If you have a dog, you can’t expect to move without making any plans to ensure that he or she is okay – there are lots of things you’ll need to think about before the movers descend. Here are some of the most important considerations that will help to keep your dog safe and well when you leave your old home behind for pastures new:
Invest in Travel Equipment
Investing in a few items that will make traveling with your dog easier, such as car-safe dog crates, seat belt harnesses or mesh and a bed that will help to keep your dog safe in the trunk of your car is something you should think about doing as soon as you know you’re moving. That way, you can get your dog used to using them, by driving them around the block a few times, so that, when the time comes to move for real, they’ll be as safe and comfortable as possible.
Segregate Your Dog
When the movers descend, you’re going to want to have your dog locked safely away in one specific room, or if they have a kennel outside, that’ll be a safe place to let them stay. Make sure you put up a sign so the moving company know where your dog is so that they won’t let home out where he could get injured.

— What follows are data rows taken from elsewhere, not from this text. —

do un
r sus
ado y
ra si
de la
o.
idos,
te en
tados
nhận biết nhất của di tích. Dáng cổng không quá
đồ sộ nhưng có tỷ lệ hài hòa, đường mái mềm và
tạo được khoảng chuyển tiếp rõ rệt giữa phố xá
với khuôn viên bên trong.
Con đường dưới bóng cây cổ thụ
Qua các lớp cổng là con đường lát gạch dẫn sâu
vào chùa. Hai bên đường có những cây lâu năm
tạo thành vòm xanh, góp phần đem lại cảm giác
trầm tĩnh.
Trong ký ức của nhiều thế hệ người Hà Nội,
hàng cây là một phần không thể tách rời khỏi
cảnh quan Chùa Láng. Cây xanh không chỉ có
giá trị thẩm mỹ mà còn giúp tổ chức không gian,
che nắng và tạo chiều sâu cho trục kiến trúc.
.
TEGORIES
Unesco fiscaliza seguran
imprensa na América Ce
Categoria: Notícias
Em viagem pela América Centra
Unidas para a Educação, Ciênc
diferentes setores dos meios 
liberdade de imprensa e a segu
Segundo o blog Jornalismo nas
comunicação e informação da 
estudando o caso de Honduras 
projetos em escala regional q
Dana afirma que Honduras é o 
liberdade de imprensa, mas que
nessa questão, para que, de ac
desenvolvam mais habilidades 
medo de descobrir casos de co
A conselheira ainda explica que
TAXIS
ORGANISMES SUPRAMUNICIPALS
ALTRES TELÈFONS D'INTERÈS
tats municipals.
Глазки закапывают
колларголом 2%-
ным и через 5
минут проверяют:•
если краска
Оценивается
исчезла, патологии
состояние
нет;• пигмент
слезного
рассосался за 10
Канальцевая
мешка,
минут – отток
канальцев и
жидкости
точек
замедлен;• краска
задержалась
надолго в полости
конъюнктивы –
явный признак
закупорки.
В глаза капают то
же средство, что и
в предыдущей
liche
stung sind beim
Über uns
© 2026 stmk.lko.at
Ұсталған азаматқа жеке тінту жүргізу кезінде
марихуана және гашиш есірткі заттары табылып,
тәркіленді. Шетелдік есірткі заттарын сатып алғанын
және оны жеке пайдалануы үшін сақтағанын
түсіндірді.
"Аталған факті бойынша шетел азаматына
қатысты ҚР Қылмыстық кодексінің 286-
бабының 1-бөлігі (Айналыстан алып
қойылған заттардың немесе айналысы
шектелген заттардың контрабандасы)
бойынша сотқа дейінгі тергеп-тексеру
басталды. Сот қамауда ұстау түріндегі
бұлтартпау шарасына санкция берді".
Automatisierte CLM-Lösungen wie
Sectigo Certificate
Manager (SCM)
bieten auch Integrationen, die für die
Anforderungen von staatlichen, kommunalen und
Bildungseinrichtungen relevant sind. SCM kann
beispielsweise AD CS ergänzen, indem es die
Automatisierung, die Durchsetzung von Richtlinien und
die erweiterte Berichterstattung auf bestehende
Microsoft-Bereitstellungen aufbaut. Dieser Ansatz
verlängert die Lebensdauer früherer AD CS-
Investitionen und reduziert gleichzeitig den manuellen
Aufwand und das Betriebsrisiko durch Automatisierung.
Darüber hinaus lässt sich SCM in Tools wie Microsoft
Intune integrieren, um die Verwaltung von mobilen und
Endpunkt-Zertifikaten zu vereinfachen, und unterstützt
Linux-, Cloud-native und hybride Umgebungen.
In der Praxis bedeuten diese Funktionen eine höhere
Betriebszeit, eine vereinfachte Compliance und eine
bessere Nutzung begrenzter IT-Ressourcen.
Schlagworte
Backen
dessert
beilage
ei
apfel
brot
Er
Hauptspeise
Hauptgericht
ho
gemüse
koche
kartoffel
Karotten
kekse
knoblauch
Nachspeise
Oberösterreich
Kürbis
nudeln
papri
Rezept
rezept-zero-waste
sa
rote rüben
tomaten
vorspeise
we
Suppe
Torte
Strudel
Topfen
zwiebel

If your dog is really stressful, then you may want to think about sending him to boarding kennels until you’re ready to transport him to your new home. Sedation is also an option, but you’ll have to discuss whether that is appropriate with your vet.
Feed Your Dog Well Before Traveling
If you feed your dog well before traveling to your new home, she’s less likely to need as many bathroom stops and more likely to sleep. Which brings us to…
Exercise and Lots of It
Before you head off to your new home, try to exercise your pooch as much as possible so that he’s worn out and won’t be worried by the journey.
Keep Him on the Leash
When you first arrive in your new neighborhood, even if your pup is well-trained and you usually allow him to walk off the leash (providing it’s permitted), it is probably a good idea to keep him on the leash until he’s had time to explore the neighborhood. You never know what enticing things might be around the corner, after all, and new environments can male dogs act unusually, so it’s better safe than sorry.
Because your dog is more likely to run away from a new home, it is also vital that you either have him microchipped or fitted with a collar and tag that contains your contact information for your new home. So many people forget this, and they end up spending a few harrowing hours or even days looking for their poor missing pooch!
Follow this advice, and you should have no trouble moving with your mutt!